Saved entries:

==================================================

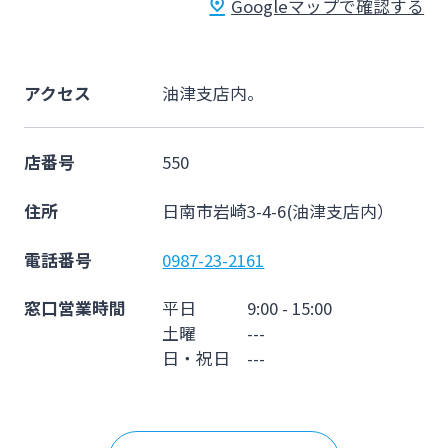
Googleマップで確認する
法人・個人事業主のお客さま
株主・投資家の皆さま
アクセス
油津支店内。
宮崎銀行について
店番号
550
住所
日南市岩崎3-4-6(油津支店内）
ニュースリリース一覧
電話番号
0987-23-2161
採用情報
窓口営業時間
平日 9:00 - 15:00
土曜 ---
日・祝日 ---
お問い合わせ先一覧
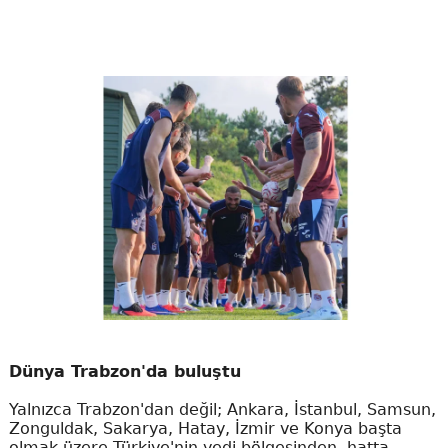
Dünya Trabzon'da buluştu
Yalnızca Trabzon'dan değil; Ankara, İstanbul, Samsun,
Zonguldak, Sakarya, Hatay, İzmir ve Konya başta
olmak üzere Türkiye'nin yedi bölgesinden, hatta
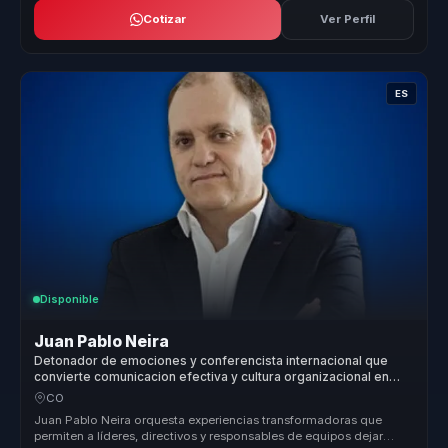
Cotizar
Ver Perfil
ES
Disponible
Juan Pablo Neira
Detonador de emociones y conferencista internacional que
convierte comunicacion efectiva y cultura organizacional en
crecimiento para lideres y empresas.
CO
Juan Pablo Neira orquesta experiencias transformadoras que
permiten a líderes, directivos y responsables de equipos dejar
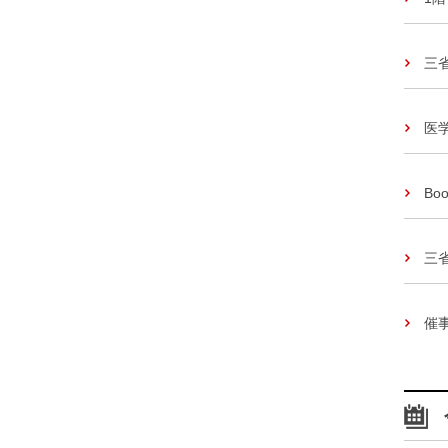
三
医
Boo
三
催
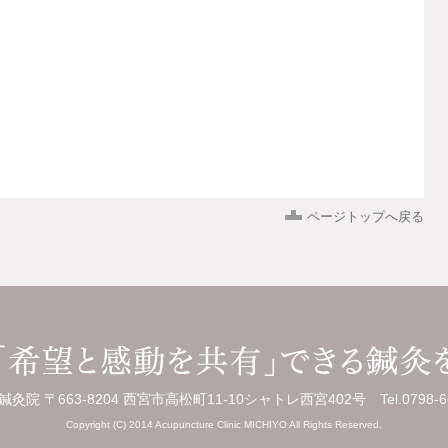
ページトップへ戻る
灸院 〒663-8204 西宮市高松町11-10シャトレ西宮402号 Tel.0798-66
Copyright (C) 2014 Acupuncture Clinic MICHIYO All Rights Reserved.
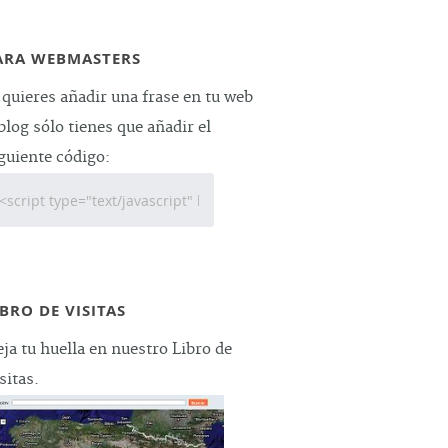
ARA WEBMASTERS
 quieres añadir una frase en tu web
blog sólo tienes que añadir el
guiente código:
IBRO DE VISITAS
ja tu huella en nuestro Libro de
sitas.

==================================================

**WHAT THE TASK ASKS:** Echo every line of text in the rows above verbatim, from the first row through the last. Leave the pictures out of your answer.

**RESPONSE TO THE TASK:**
Googleマップで確認する
法人・個人事業主のお客さま
株主・投資家の皆さま
アクセス
油津支店内。
宮崎銀行について
店番号
550
住所
日南市岩崎3-4-6(油津支店内）
ニュースリリース一覧
電話番号
0987-23-2161
採用情報
窓口営業時間
平日 9:00 - 15:00
土曜 ---
日・祝日 ---
お問い合わせ先一覧
Dünya Trabzon'da buluştu
Yalnızca Trabzon'dan değil; Ankara, İstanbul, Samsun,
Zonguldak, Sakarya, Hatay, İzmir ve Konya başta
olmak üzere Türkiye'nin yedi bölgesinden, hatta
Cotizar
Ver Perfil
ES
Disponible
Juan Pablo Neira
Detonador de emociones y conferencista internacional que
convierte comunicacion efectiva y cultura organizacional en
crecimiento para lideres y empresas.
CO
Juan Pablo Neira orquesta experiencias transformadoras que
permiten a líderes, directivos y responsables de equipos dejar
三
医
Boo
三
催
ページトップへ戻る
灸院 〒663-8204 西宮市高松町11-10シャトレ西宮402号 Tel.0798-66
Copyright (C) 2014 Acupuncture Clinic MICHIYO All Rights Reserved.
ARA WEBMASTERS
 quieres añadir una frase en tu web
blog sólo tienes que añadir el
guiente código:
IBRO DE VISITAS
ja tu huella en nuestro Libro de
sitas.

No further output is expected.